Joined Manhattan Project in 1943
During the Manhattan Project, Agnew came to Los Alamos as a graduate student. He was a scientific observer on the 1945 bombing of Hiroshima, Japan – the first-ever use of an atomic bomb in war.
After World War II, Agnew completed his graduate studies under Enrico Fermi at the University of Chicago and returned to Los Alamos to work in the Weapons Nuclear Engineering division, where he stayed until he became Laboratory director.
Under Agnew's directorship, Los Alamos developed an underground nuclear test containment program, completed the Clinton P. Anderson Meson Physics Facility, acquired the first Cray supercomputer, and trained the first ever class of International Atomic Energy Agency inspectors.
He is credited with developing fail-safe methods for nuclear weapons that are still used today.

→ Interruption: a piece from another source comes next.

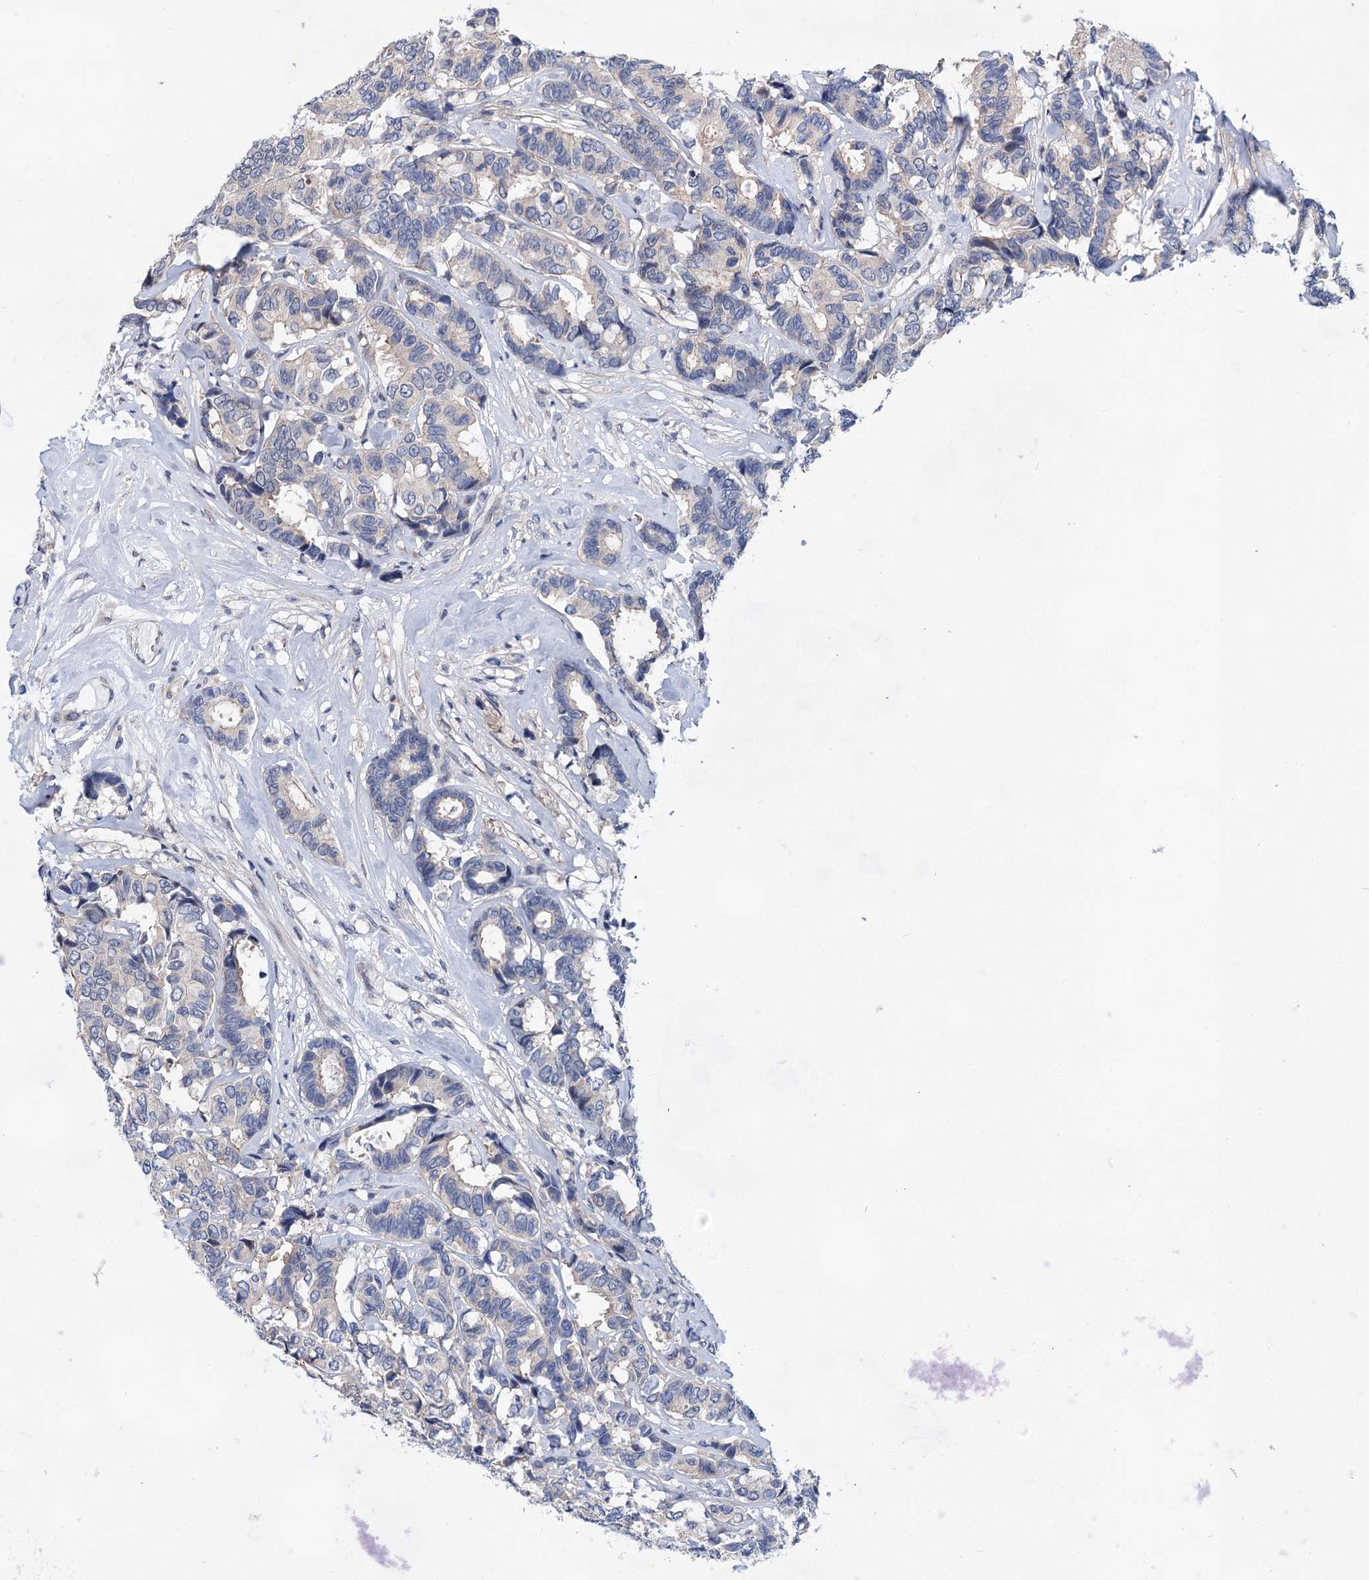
{"staining": {"intensity": "negative", "quantity": "none", "location": "none"}, "tissue": "breast cancer", "cell_type": "Tumor cells", "image_type": "cancer", "snomed": [{"axis": "morphology", "description": "Duct carcinoma"}, {"axis": "topography", "description": "Breast"}], "caption": "Image shows no significant protein expression in tumor cells of breast infiltrating ductal carcinoma.", "gene": "MORN3", "patient": {"sex": "female", "age": 87}}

Following his career at Los Alamos, Agnew became president and CEO of General Atomics, a position he held until 1985. He chaired the General Advisory Committee of the Arms Control and Disarmament Agency and served as a science advisor to the White House from 1982 to 1989.
Safe application of nuclear energy
“Harold was also extremely influential in promoting the safe application of nuclear energy as a means of generating electricity,” said LANL historian Alan Carr. “His foresight was remarkable and his work resonates today.”
Former Los Alamos Director John Browne echoed the sentiment: "Harold was one of the pioneering leaders in nuclear science and technology. His many contributions over the past 70 years have left a positive legacy on Los Alamos and the nation."
In a 1976 presentation, Agnew said “A thousand-megawatt coal plant produces six million cubic feet of ash per year, a fission plant less than a cubic yard. Sooner or later the whole world will realize that they cannot turn their backs on the benefits of the nucleus.”